Comment by lmm

5 years ago

It's not a single giant pickle dump; each individual object gets pickled and stored in Minerva (which works more or less like Cassandra or something). It's a pretty similar high level design to what the likes of Google or Facebook do do where you store everything as protobufs in BigTable - the bank uses pickle rather than protobuf because they put a higher priority on being able to store arbitrary objects and deal with robustness/compatibility later, rather than having to write a proto definition and a bunch of mapping code up front. You wouldn't want to use a relational database because they're not properly distributed (and, frankly, kind of bad and overrated).

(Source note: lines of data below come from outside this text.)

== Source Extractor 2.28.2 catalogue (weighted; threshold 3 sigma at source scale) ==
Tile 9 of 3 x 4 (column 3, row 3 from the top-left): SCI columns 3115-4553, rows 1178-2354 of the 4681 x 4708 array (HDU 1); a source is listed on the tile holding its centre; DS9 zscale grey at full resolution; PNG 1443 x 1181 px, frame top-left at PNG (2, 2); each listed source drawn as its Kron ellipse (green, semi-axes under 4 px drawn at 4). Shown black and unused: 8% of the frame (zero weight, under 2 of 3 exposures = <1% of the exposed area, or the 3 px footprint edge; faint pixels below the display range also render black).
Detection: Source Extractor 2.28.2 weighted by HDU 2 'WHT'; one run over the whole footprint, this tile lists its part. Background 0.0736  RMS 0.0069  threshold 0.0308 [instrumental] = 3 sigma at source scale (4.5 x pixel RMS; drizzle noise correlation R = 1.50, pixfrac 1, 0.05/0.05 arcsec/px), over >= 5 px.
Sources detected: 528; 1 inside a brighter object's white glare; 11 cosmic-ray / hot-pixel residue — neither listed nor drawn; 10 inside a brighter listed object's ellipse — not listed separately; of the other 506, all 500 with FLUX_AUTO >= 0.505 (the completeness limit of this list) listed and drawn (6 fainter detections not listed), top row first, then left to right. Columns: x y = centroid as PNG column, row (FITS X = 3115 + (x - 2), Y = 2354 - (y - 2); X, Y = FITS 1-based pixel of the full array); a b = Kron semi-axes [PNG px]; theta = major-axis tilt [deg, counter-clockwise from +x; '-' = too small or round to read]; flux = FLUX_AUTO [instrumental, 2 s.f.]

The Minerva I worked on was temporal and append-only, like a HBase that never did compactions (so "delete" actually just writes a tombstone row at a particular timestamp - there was an "obliterate" command but you needed special authorization to use that), and it was distributed (with availability zones even) so you didn't really worry about losing data; loading data as-of a particular timestamp was part of every query (and implemented efficiently). There were probably regular dumps somewhere too but I never needed to encounter those.

So Minerva is like a distributed datastore, specifically for python object storage ?

Interesting. Do you think you would do this today with a Cassandra/Hbase? Can it be done - let's say take python 3.10 and the latest Cassandra (or even better - something like Firebase or Cloud Spanner).

Just curious that in a post AWS/Firebase world, can something like Minerva be built, without investing in writing the db store ground up.

  • The incarnation of Minerva I worked on actually used Cassandra as its storage backend. But it's something that's not particularly useful piecemeal; the great value of Minerva is that all the bank's data is there and it's all temporal, all access-controlled and all the rest. The most fragile and cumbersome parts of Minerva are the parts where it integrates with an external/legacy datastore - but if you tried to introduce a Minerva-style datastore as a small piece in a system that was otherwise using a "normal" technology stack, those integrations would be most of what you made.